7.            Promissory Note

 

On January 25, 2013, we entered into a Letter Agreement (the “Agreement”) with Morrison & Foerster LLP (“Morrison”).  Under the terms of the Agreement, we issued a Promissory Note (the “Note”) in favor of Morrison in the principal amount of $1,125,000.  In consideration for the Note, Morrison agreed to waive $1,519,000 of amounts due and payable to Morrison for legal services rendered.  The Note bears interest at the rate of 7.5% per annum, but the then outstanding balance will accrue interest at the rate of 10% per annum upon the occurrence of an event of default (as defined in the Note).  Beginning March 31, 2013, and on or before the last business day of each calendar month thereafter, we are required to pay all accrued but unpaid interest on the then unpaid amount of outstanding principal.  Beginning on February 28, 2014, we are required to pay equal monthly principal installments of approximately $47,000, plus interest. We may prepay the outstanding balance under the Note in full or in part at any time, which prepayment will result in a discount of the then outstanding balance as more fully described in the Note.   The Note will mature on February 28, 2016, unless accelerated pursuant to an event of default (as defined in the Note) or upon the consummation of a change of control (as defined in the Note). As a result of the Agreement, we have reclassified the amount due and payable to Morrison from a current liability to long-term debt, except that any payments due under the Letter Agreement within twelve months from the date of the balance sheet will continue to be classified as a current liability.  As of April 30, 2013, $231,000 was due under the Letter Agreement within twelve months and classified as a current liability.

 

In consideration for Morrison’s acceptance of the Note in lieu of payment for its legal services, we issued Morrison a warrant to purchase 375,000 shares of our common stock at an exercise price of $0.83 per share.  The warrant was exercisable immediately and expires on January 24, 2018. The warrant may be exercised by Morrison with a cash payment or, in lieu thereof, at its election, through a net exercise, as set forth in the warrant.
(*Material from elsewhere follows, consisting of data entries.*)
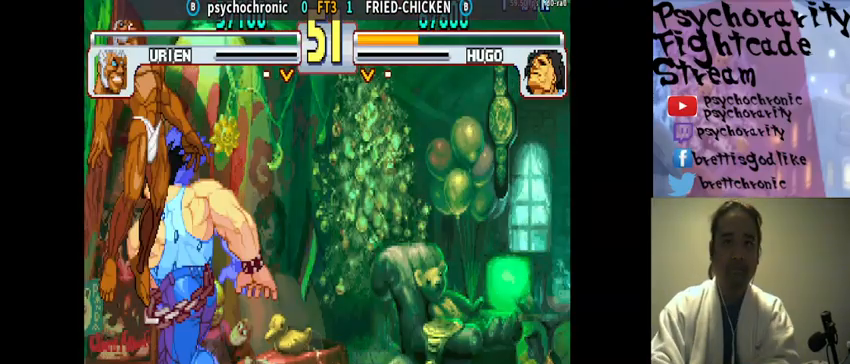
Gameplay with a controller (arcade stick); each line is a JSON object with the inputs held at the frame after it. "events" lists button and stick changes between this image and that frame as [ms after this image, input, new state], when the widget could be followed in between. Not read: L3 R3.
{"buttons": [], "events": [[200, "CROSS", "down"], [200, "SQUARE", "down"], [233, "CROSS", "up"], [233, "SQUARE", "up"], [333, "CROSS", "down"], [333, "SQUARE", "down"], [367, "CROSS", "up"], [367, "SQUARE", "up"], [433, "CROSS", "down"], [467, "SQUARE", "down"], [500, "CROSS", "up"], [500, "SQUARE", "up"]]}
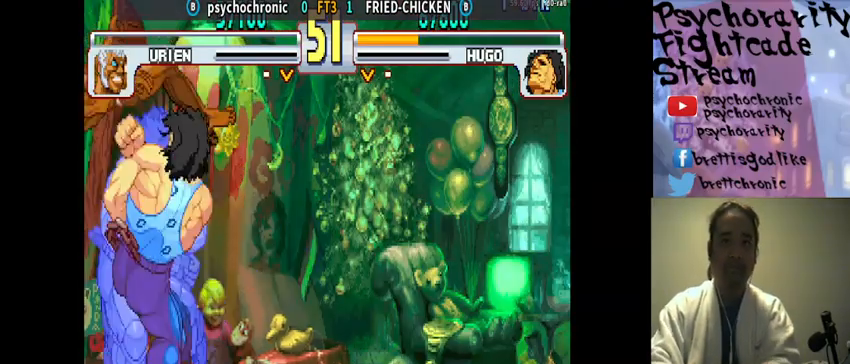
{"buttons": [], "events": []}
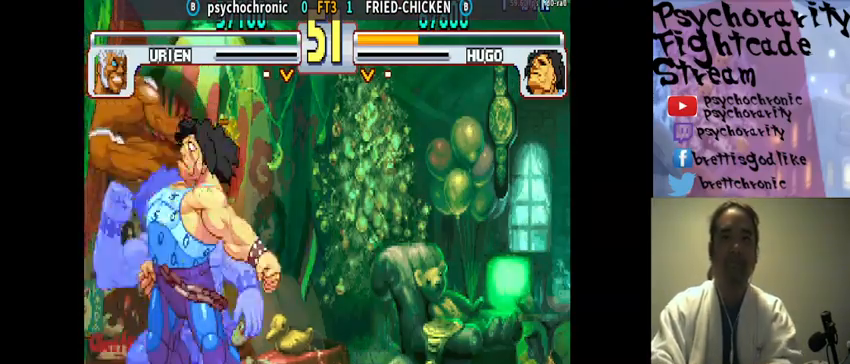
{"buttons": [], "events": [[33, "R1", "down"], [67, "TRIANGLE", "down"], [100, "TRIANGLE", "up"], [133, "R1", "up"], [233, "R1", "down"], [233, "SQUARE", "down"], [233, "TRIANGLE", "down"], [300, "SQUARE", "up"], [300, "TRIANGLE", "up"], [333, "R1", "up"], [433, "R1", "down"], [433, "SQUARE", "down"], [433, "TRIANGLE", "down"], [467, "SQUARE", "up"], [500, "R1", "up"], [500, "TRIANGLE", "up"]]}
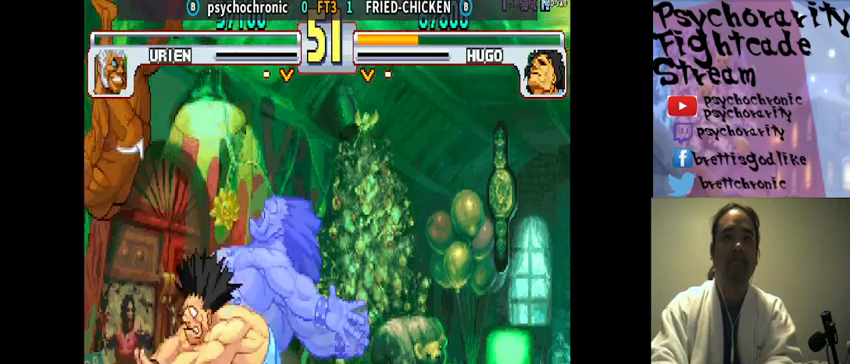
{"buttons": [], "events": [[133, "R1", "down"], [167, "SQUARE", "down"], [167, "TRIANGLE", "down"], [200, "SQUARE", "up"], [233, "R1", "up"], [233, "TRIANGLE", "up"]]}
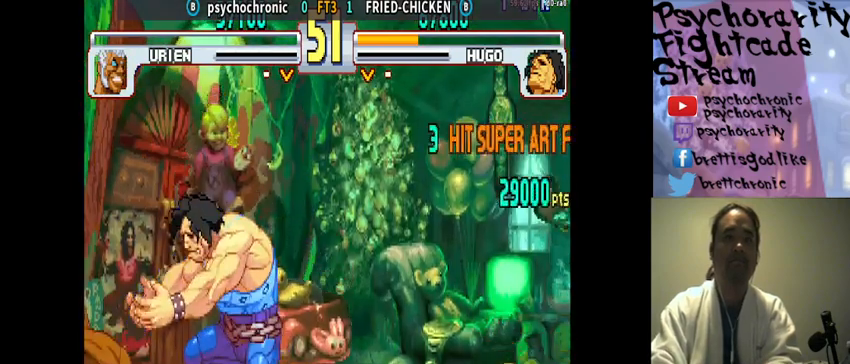
{"buttons": [], "events": []}
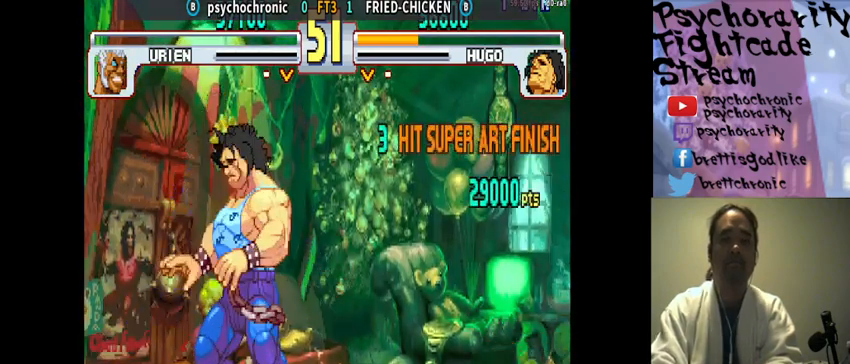
{"buttons": ["CROSS"], "events": [[500, "CROSS", "down"]]}
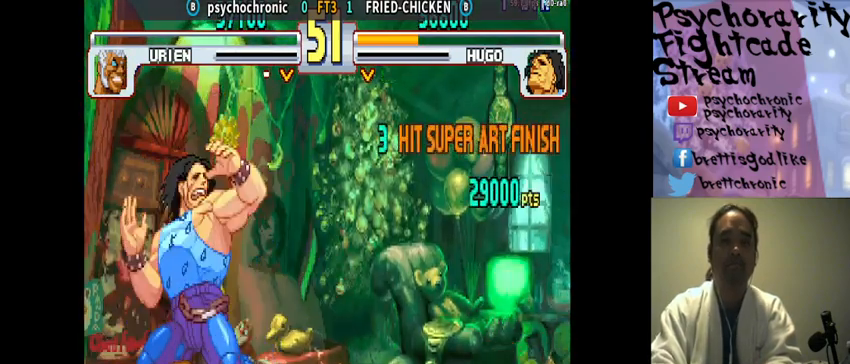
{"buttons": [], "events": [[133, "CROSS", "up"], [233, "CROSS", "down"], [300, "CROSS", "up"], [367, "CROSS", "down"], [467, "CROSS", "up"]]}
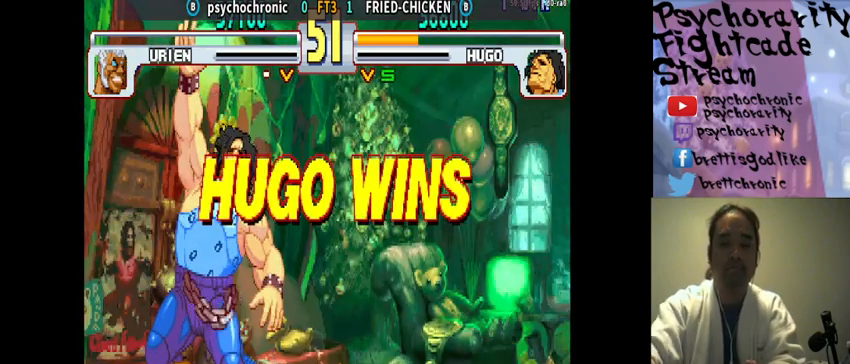
{"buttons": ["START"], "events": [[33, "CROSS", "down"], [133, "CROSS", "up"], [200, "CROSS", "down"], [333, "CROSS", "up"], [367, "R1", "down"], [400, "START", "down"], [500, "R1", "up"]]}
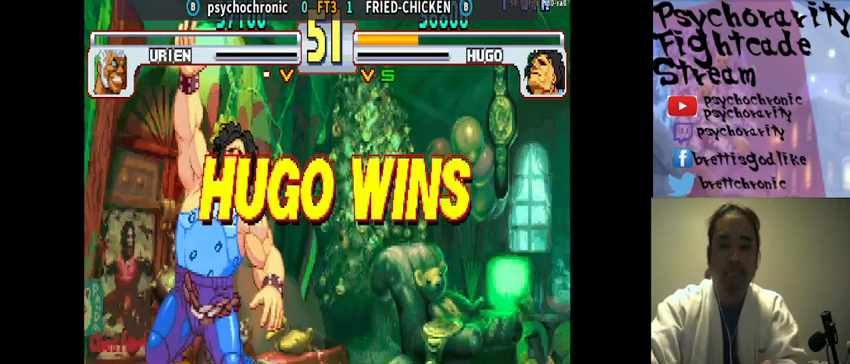
{"buttons": ["START"], "events": [[167, "START", "up"], [233, "START", "down"], [367, "START", "up"], [433, "START", "down"]]}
Neither the warrant nor the shares to be issued upon exercise thereof are registered for sale or resale under the Securities Act of 1933, as amended (the “Securities Act”), and have been or will be issued in reliance on an exemption from registration under the Securities Act pursuant to Section 4(2) thereof based on the offering of such securities to one investor and the lack of any general solicitation or advertising in connection with such issuance. We determined that the warrants issued in connection with the Note were equity instruments and did not represent derivative instruments. The fair value of the warrants issued to Morrison was $245,000, based on the Black-Scholes Pricing Model assuming no dividend yield, volatility of 134%, a risk-free interest rate of 0.35%, and an expected life of 5 years.

 

During the nine months ended April 30, 2013, we recorded $25,000 of other expense resulting from the excess of the total cash outflows under the troubled debt restructuring, plus the expense related to the fair value of the warrant issued in conjunction with the debt, over the carrying amount of the Morrison payables prior to the restructuring.

 

During the three and nine months ended April 30, 2013, we paid $22,000 under the terms of the Note.